* **DIRECTIONS**
Repeat the records below line by line, exactly, finishing on the line that contains "33: (283, 318, 0.92)".

[Start of Attachment]

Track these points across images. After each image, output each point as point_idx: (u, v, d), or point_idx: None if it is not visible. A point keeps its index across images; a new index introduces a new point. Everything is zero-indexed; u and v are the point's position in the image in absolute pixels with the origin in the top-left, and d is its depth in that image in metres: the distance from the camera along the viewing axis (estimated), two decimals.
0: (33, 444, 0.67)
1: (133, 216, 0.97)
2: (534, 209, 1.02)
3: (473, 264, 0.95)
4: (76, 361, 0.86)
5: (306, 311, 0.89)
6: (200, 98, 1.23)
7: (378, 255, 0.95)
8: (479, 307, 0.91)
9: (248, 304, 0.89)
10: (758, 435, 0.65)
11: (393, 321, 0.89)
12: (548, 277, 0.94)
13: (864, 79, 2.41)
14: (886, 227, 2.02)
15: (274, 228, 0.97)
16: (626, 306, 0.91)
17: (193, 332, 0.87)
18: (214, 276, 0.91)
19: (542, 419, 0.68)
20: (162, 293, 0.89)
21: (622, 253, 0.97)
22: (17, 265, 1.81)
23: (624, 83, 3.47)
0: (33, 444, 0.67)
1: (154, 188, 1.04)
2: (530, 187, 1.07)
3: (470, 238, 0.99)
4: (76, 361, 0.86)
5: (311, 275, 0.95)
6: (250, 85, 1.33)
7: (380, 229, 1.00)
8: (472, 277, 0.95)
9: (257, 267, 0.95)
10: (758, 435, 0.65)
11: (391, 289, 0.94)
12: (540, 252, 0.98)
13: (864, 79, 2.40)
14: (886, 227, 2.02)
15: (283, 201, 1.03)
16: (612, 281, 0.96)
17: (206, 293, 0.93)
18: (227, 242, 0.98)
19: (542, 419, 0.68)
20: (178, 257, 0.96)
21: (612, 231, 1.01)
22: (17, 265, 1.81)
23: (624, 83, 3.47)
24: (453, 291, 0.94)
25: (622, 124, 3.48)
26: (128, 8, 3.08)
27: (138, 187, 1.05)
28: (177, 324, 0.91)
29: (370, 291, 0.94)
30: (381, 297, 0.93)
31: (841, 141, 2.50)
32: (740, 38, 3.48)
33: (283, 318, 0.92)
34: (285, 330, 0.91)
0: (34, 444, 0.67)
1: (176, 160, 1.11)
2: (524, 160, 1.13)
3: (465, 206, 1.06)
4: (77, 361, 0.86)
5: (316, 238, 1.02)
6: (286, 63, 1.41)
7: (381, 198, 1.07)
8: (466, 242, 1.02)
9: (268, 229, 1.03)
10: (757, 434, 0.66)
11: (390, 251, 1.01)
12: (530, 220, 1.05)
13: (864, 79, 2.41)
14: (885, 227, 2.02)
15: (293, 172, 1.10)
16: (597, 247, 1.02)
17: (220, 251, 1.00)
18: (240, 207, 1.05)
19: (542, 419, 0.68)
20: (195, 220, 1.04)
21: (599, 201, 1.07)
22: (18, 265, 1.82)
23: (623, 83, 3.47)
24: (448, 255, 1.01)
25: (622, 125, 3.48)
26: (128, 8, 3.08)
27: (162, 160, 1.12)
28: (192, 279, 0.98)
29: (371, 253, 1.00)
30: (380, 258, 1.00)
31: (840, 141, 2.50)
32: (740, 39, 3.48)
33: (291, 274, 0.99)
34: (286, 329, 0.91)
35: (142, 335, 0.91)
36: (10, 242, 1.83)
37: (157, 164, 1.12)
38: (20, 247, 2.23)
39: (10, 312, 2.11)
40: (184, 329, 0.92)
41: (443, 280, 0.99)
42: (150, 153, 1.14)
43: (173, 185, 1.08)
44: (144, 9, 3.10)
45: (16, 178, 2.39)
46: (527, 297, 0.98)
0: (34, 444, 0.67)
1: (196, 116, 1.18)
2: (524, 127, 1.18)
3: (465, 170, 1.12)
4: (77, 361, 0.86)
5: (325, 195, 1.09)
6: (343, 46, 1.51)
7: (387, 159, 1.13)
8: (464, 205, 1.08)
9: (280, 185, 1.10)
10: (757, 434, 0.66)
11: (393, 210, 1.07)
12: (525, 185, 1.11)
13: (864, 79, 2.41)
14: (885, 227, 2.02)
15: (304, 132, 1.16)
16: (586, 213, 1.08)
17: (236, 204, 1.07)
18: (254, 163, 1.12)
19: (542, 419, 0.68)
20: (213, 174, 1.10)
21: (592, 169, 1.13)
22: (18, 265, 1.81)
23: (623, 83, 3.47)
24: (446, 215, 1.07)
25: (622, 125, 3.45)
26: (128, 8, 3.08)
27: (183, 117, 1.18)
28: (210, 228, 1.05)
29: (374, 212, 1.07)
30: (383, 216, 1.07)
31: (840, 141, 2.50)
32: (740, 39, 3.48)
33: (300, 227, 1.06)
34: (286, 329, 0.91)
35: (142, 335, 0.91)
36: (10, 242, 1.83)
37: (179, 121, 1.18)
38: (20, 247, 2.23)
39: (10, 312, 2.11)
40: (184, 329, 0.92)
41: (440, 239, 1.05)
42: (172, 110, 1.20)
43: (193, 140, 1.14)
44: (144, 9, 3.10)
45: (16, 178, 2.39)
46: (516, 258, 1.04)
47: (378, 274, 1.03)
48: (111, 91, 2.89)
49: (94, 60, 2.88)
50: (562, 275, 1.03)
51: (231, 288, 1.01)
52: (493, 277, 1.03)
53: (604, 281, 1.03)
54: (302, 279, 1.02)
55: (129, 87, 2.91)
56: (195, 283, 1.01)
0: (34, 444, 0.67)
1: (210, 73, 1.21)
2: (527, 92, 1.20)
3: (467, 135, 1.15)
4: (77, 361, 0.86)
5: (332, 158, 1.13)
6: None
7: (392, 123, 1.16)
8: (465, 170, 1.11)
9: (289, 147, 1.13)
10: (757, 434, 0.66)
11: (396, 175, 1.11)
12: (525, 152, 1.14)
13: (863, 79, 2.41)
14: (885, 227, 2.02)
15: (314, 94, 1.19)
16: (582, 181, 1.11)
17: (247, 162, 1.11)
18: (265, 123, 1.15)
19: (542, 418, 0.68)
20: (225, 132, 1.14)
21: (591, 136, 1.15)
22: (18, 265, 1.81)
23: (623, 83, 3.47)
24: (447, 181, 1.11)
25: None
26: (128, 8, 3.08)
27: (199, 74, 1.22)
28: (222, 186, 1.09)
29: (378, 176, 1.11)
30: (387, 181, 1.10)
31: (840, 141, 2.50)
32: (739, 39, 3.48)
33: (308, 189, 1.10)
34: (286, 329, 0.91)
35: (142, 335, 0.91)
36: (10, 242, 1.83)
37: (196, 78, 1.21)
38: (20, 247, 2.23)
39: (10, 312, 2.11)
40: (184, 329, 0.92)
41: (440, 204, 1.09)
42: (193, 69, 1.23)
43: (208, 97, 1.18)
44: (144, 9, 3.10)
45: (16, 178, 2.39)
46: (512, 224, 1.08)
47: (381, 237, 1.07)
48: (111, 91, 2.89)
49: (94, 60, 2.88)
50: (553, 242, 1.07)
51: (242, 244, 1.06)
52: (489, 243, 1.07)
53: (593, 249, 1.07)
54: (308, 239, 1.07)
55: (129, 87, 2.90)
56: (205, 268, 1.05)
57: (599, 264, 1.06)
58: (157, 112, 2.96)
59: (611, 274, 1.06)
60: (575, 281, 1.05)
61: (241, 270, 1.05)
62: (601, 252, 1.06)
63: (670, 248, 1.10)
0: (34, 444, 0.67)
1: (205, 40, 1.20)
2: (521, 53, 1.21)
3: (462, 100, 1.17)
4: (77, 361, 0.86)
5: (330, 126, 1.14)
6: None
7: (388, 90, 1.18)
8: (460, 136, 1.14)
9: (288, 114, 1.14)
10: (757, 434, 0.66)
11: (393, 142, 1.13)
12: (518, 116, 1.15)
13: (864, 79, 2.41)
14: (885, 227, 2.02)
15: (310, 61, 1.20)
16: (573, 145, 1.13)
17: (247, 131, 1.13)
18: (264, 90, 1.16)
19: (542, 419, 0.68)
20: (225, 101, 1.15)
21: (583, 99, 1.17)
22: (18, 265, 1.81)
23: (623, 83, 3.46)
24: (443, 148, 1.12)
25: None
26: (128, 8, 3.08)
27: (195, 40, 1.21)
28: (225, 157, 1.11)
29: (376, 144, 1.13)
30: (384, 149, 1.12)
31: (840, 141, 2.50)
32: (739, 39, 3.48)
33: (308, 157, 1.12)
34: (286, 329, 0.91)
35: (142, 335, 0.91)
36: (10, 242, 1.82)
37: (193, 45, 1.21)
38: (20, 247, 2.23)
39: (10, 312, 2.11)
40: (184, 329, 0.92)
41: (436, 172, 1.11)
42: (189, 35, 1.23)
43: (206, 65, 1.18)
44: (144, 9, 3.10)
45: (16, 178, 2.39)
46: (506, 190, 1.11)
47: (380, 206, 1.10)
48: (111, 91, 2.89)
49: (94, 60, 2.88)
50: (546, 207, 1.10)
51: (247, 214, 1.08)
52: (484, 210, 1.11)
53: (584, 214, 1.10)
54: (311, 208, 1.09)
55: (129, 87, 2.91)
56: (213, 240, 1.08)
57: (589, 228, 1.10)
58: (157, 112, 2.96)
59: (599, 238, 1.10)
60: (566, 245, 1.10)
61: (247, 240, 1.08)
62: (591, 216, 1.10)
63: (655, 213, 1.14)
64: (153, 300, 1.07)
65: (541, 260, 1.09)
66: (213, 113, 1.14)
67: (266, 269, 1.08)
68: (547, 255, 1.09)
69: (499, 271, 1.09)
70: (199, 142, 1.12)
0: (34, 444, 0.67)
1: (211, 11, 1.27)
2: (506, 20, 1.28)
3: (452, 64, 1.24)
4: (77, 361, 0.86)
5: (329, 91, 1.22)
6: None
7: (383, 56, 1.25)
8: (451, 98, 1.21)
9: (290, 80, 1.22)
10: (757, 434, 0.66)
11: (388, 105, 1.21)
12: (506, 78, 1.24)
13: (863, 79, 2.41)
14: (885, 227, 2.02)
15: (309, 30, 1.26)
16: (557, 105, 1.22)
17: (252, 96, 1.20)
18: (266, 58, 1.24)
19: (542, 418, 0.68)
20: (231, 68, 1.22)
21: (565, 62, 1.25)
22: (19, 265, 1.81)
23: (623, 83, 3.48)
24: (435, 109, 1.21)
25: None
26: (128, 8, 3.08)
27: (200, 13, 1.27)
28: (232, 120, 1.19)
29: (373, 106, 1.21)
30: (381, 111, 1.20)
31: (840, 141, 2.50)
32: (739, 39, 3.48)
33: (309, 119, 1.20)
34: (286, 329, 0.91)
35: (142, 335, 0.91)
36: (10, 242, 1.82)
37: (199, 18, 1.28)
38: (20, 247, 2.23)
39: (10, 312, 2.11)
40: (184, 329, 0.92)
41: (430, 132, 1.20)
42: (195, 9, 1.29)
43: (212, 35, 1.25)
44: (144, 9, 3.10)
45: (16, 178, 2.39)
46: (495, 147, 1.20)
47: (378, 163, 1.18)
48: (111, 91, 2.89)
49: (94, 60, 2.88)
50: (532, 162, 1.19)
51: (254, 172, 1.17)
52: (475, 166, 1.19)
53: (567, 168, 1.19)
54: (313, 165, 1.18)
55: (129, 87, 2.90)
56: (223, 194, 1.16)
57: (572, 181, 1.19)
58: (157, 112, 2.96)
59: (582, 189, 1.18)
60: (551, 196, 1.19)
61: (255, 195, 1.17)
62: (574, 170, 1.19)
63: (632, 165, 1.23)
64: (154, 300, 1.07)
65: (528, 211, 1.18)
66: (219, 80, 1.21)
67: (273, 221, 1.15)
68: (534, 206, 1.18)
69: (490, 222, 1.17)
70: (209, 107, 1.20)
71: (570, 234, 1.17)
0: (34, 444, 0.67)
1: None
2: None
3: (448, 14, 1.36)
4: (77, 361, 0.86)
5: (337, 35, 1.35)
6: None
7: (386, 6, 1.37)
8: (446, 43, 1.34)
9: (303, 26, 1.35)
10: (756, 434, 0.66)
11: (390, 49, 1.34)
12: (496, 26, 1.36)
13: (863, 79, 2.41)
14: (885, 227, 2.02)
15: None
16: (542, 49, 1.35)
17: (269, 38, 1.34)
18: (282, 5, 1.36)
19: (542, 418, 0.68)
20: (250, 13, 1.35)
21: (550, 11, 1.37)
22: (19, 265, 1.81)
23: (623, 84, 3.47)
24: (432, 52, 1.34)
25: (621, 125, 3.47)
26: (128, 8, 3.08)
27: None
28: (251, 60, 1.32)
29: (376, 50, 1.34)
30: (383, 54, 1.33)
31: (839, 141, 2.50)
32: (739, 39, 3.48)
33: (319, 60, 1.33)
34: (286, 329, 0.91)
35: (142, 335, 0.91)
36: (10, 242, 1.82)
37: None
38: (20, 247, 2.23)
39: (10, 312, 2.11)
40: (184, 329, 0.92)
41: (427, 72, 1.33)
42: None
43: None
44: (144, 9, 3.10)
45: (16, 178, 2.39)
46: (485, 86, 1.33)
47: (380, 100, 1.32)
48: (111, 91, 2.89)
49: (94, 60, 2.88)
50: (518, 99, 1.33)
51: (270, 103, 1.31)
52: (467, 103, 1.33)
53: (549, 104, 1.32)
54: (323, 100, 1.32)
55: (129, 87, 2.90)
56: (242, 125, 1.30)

[End of Attachment]

* **EXPECTED ANSWER**
Track these points across images. After each image, output each point as point_idx: (u, v, d), or point_idx: None if it is not visible. A point keeps its index across images; a new index introduces a new point. Everything is zero-indexed; u and v are the point's position in the image in absolute pixels with the origin in the top-left, and d is its depth in that image in metres: the distance from the camera along the viewing axis (estimated), two decimals.
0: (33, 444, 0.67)
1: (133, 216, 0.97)
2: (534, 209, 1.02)
3: (473, 264, 0.95)
4: (76, 361, 0.86)
5: (306, 311, 0.89)
6: (200, 98, 1.23)
7: (378, 255, 0.95)
8: (479, 307, 0.91)
9: (248, 304, 0.89)
10: (758, 435, 0.65)
11: (393, 321, 0.89)
12: (548, 277, 0.94)
13: (864, 79, 2.41)
14: (886, 227, 2.02)
15: (274, 228, 0.97)
16: (626, 306, 0.91)
17: (193, 332, 0.87)
18: (214, 276, 0.91)
19: (542, 419, 0.68)
20: (162, 293, 0.89)
21: (622, 253, 0.97)
22: (17, 265, 1.81)
23: (624, 83, 3.47)
0: (33, 444, 0.67)
1: (154, 188, 1.04)
2: (530, 187, 1.07)
3: (470, 238, 0.99)
4: (76, 361, 0.86)
5: (311, 275, 0.95)
6: (250, 85, 1.33)
7: (380, 229, 1.00)
8: (472, 277, 0.95)
9: (257, 267, 0.95)
10: (758, 435, 0.65)
11: (391, 289, 0.94)
12: (540, 252, 0.98)
13: (864, 79, 2.40)
14: (886, 227, 2.02)
15: (283, 201, 1.03)
16: (612, 281, 0.96)
17: (206, 293, 0.93)
18: (227, 242, 0.98)
19: (542, 419, 0.68)
20: (178, 257, 0.96)
21: (612, 231, 1.01)
22: (17, 265, 1.81)
23: (624, 83, 3.47)
24: (453, 291, 0.94)
25: (622, 124, 3.48)
26: (128, 8, 3.08)
27: (138, 187, 1.05)
28: (177, 324, 0.91)
29: (370, 291, 0.94)
30: (381, 297, 0.93)
31: (841, 141, 2.50)
32: (740, 38, 3.48)
33: (283, 318, 0.92)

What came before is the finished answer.